WORK TASK 1:
Translate this sentence from the stuffed shells recipe into Spanish: "Mix crushed tomatoes and Italian seasoning into the meat in the skillet."
WORK TASK 2:
Write out everything in the stuffed shells recipe from "06 - Spread" down to "microwave or oven.", copying it exactly.

EXTRACT:
Best stuffed shells (Print Version)

# Ingredients:

→ Pasta

01 - 24 large shell-shaped pasta pieces

→ Sauce & Filling

02 - 1 finely chopped onion
03 - 1 can (28 oz) of crushed tomatoes
04 - 1 pound of ground beef
05 - 1 tablespoon of olive oil
06 - 1 teaspoon of salt
07 - 1 tablespoon herb mix (Italian seasoning)
08 - 2 minced garlic cloves
09 - 1/2 teaspoon ground black pepper

→ Cheese Mixture

10 - 1 cup Parmesan cheese, shredded
11 - 2 cups of mozzarella cheese, shredded
12 - 1 beaten egg
13 - 1 cup ricotta cheese

# Instructions:

01 - Heat your oven to 375°F (190°C). Boil the shell pasta in water as directed on the packaging until just tender, then drain it and wait a little for it to cool down.
02 - Warm up olive oil over medium heat in a big skillet. Toss in the garlic and onion, cooking them until they soften and smell great, around 3-4 minutes. Add the beef, season with salt and pepper, and cook until browned. If needed, drain off any extra grease.
03 - Mix crushed tomatoes and Italian seasoning into the meat in the skillet. Let the mixture simmer for 10 minutes so the flavors meld together, then take it off the heat.
04 - In a bowl, mix ricotta, the beaten egg, and half the Parmesan cheese. Stir everything together until smooth and creamy.
05 - Spoon a thin layer of the meat sauce on the bottom of your 9x13-inch baking dish. Put a dollop of the ricotta mixture in each cooked pasta shell, then place the shells in the dish.
06 - Spread the leftover sauce over the top of your stuffed shells. Sprinkle all the mozzarella cheese and the rest of the Parmesan cheese on top.
07 - Cover the dish with aluminum foil and bake for 30 minutes. Take off the foil and let it continue baking for 10 more minutes until the cheese turns golden and bubbly. Wait 5 minutes before serving.

# Notes:

01 - You can make these shells early and keep them in the fridge until you're ready to bake.
02 - Leftovers heat up well using your microwave or oven.
03 - To add a little kick, sprinkle red pepper flakes into the sauce.

DATA LISTING:
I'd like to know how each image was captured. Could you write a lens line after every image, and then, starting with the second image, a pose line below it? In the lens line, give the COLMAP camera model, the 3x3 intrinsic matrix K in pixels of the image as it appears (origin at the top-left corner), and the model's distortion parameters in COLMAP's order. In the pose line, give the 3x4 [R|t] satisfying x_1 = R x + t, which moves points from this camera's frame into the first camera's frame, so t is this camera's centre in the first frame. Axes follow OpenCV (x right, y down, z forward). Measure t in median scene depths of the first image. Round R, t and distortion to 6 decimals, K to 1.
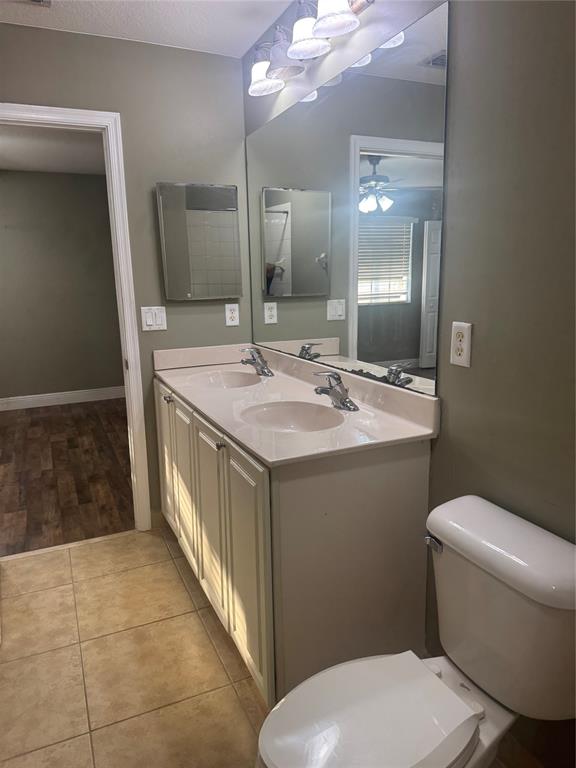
lens RADIAL K [[529.9, 0, 282.2], [0, 529.9, 382.3], [0, 0, 1]] dist [0.041674, -0.020847]
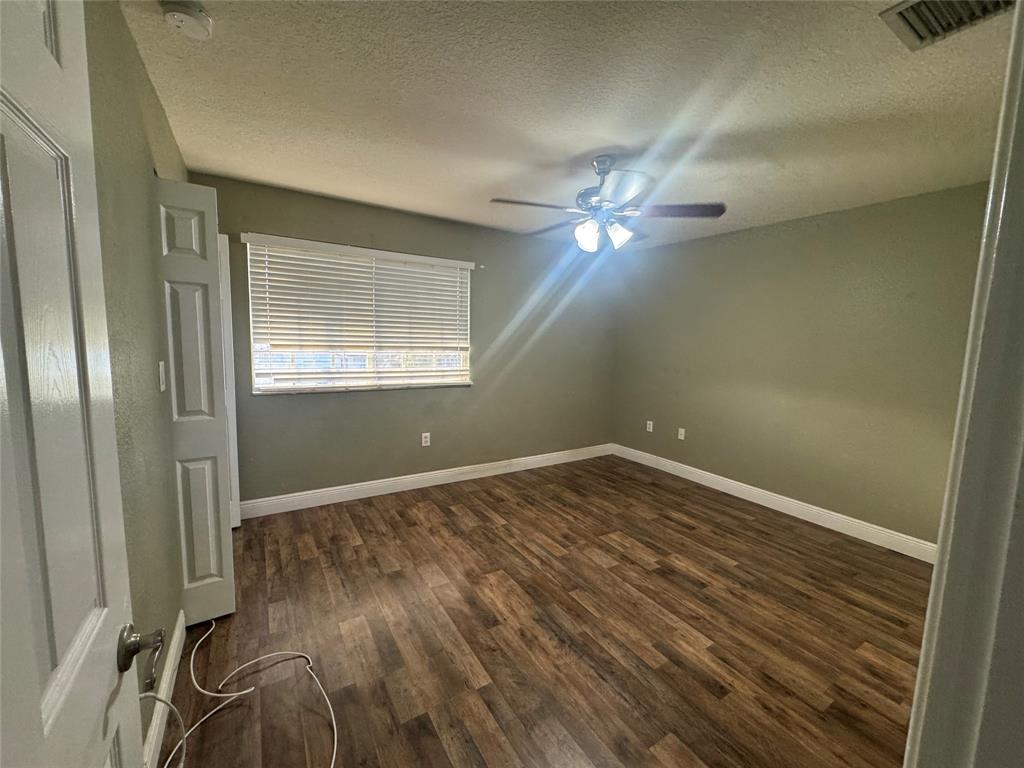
lens RADIAL K [[408.6, 0, 508.7], [0, 408.6, 384.0], [0, 0, 1]] dist [-0.003976, -0.000619]
pose [[0.990549, 0.031311, 0.133535, -0.903173], [-0.020667, 0.996552, -0.080357, -0.070670], [-0.135591, 0.076838, 0.987781, 0.366274]]
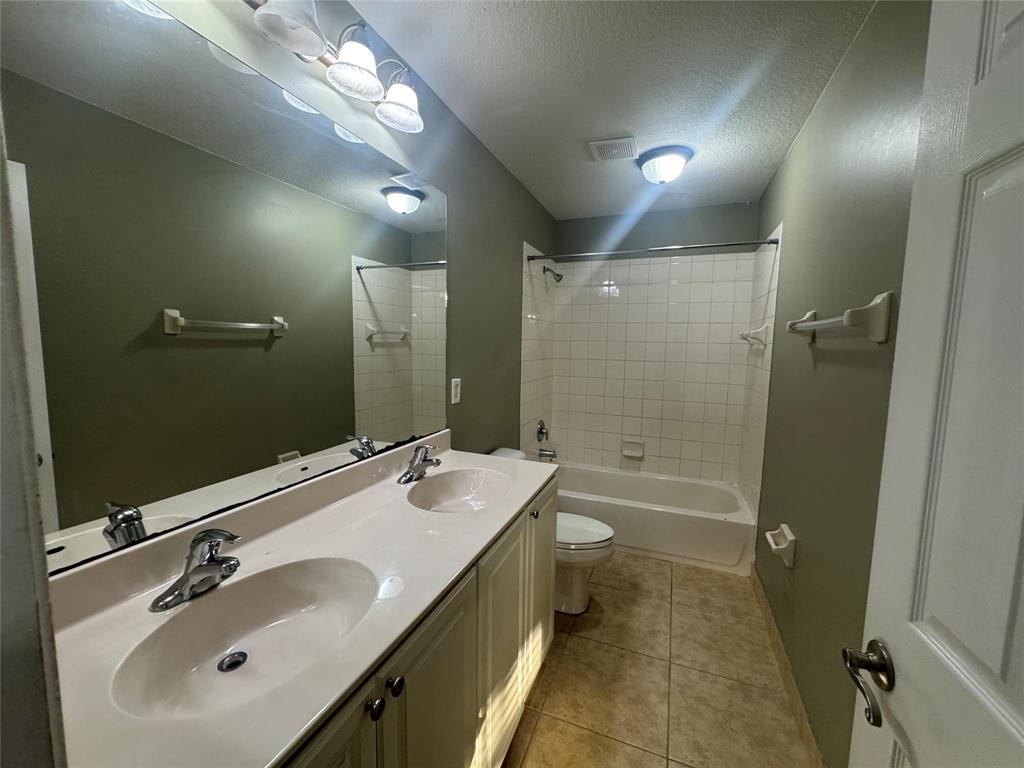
lens RADIAL K [[408.6, 0, 513.6], [0, 408.6, 386.8], [0, 0, 1]] dist [-0.003976, -0.000619]
pose [[-0.696310, -0.063362, 0.714939, -0.284828], [0.143997, 0.963511, 0.225637, -0.135115], [-0.703149, 0.260062, -0.661778, 0.655067]]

WRITTEN ANSWER 1:
Incorpora los tomates triturados y el condimento italiano a la carne en la sartén.

WRITTEN ANSWER 2:
06 - Spread the leftover sauce over the top of your stuffed shells. Sprinkle all the mozzarella cheese and the rest of the Parmesan cheese on top.
07 - Cover the dish with aluminum foil and bake for 30 minutes. Take off the foil and let it continue baking for 10 more minutes until the cheese turns golden and bubbly. Wait 5 minutes before serving.

# Notes:

01 - You can make these shells early and keep them in the fridge until you're ready to bake.
02 - Leftovers heat up well using your microwave or oven.